I have been working on putting up t-posts for a 4 wire electric fence to contain goats & my LGD. I am fencing about 5 acres, in an "L" shape. One side has very shallow topsoil, with shale about a foot or slightly less down, It's been a real bugger pounding t=posts through the shale. The other half of the pasture has a lot more topsoil, not sure how deep but I have pounded in some long t-posts probably 2 or 3 feet down without hitting the shale.  Will the fence still shock with this shallow soil & rock underneath?  Also, I have three grounding rods that are 9 foot long. I know there is no way I'm going to get anywhere close to that far down, Should I cut them in half & pound six of them in if I can only get a few feet down?  BTW - Charger is a 50 mile , I believe it is 2 joules. Thanks!


----------



## heathen (May 10, 2012)

I would barry them Horizontaly 2 foot down I would also add 3 or 4 wires  and space the ground rods out throughout the fence use the extra 3 or 4 wires as ground wires so that when your animals touch the hot wire and the ground wire then they get a good shock.  I live in KY and use a fence like this I have never had trouble keeping anything in or out with it. I dont know how conductive shale is electricity follows the shortest path to ground. Hence the extra wires.

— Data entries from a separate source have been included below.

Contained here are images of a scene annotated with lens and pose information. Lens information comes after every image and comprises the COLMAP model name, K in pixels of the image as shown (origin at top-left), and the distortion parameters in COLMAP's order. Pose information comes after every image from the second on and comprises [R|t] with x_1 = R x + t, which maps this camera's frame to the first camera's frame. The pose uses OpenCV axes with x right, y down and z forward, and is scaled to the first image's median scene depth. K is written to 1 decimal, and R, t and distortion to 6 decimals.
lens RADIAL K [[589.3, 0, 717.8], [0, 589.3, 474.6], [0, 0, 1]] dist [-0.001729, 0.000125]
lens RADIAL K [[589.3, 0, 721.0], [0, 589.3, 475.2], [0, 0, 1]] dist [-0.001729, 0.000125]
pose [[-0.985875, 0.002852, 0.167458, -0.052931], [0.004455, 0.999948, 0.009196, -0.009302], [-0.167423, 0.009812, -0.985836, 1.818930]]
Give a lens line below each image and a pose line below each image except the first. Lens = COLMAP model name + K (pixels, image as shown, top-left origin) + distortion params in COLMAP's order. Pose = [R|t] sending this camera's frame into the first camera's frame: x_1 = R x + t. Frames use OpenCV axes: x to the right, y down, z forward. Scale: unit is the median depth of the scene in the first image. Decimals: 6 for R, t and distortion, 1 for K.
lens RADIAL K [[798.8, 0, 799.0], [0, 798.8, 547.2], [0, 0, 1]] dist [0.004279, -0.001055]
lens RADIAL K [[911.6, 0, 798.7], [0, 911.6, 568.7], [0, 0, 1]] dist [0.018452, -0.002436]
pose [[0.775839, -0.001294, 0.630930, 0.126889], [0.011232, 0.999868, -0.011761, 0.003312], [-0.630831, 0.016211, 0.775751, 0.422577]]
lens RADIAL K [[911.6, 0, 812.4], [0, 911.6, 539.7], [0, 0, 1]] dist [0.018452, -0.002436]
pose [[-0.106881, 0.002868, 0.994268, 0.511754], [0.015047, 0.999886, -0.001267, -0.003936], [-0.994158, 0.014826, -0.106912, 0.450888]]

Even if you dog goes to jump the fence if he gets inbetween a ground and a hot without touching earth it will still get shocked. In KY yyou can do 6 foot strait down for a ground rod 45 degree angle or 2 foot horizontle ditch style.  Just space your ground rods out evenly throught your fence and you shouldnt have an issue. your local ag office may be able to assist in proper electric fencing in your area. Also state by state has diffrent laws in KY I am required to put up signs on the fence caution electric fence.......... Dumb as I think this is its the law. I personlly want someone trying to get in with the goaats to get a good shock and yell so my dogs will go get them lol.......


----------



## treeclimber233 (May 14, 2012)

Shale will not conduct electricity.  It is the moisture in the ground that conducts the electricity.  Putting several strands of fence (one "hot" -then one "not hot") will work because then the electricity will pass between the hot and not hot strands as already mentioned.


----------



## LBFarms (May 15, 2012)

I ended up pounding in three rods at about a 30 degree angle where I thought I had the most soil. I've got probably four to five acres fenced & using a 50 mile Parmak charger, I'm getting about 4500 volts through the fence.  I might end up running a few ground wires inbetween some of the other wires and grounding it out in one or two places along the fence anyway, since we get a lot of snow here in the winter and apparently then I will have to have ground return wires to get any kind of a shock , from what I have read.


----------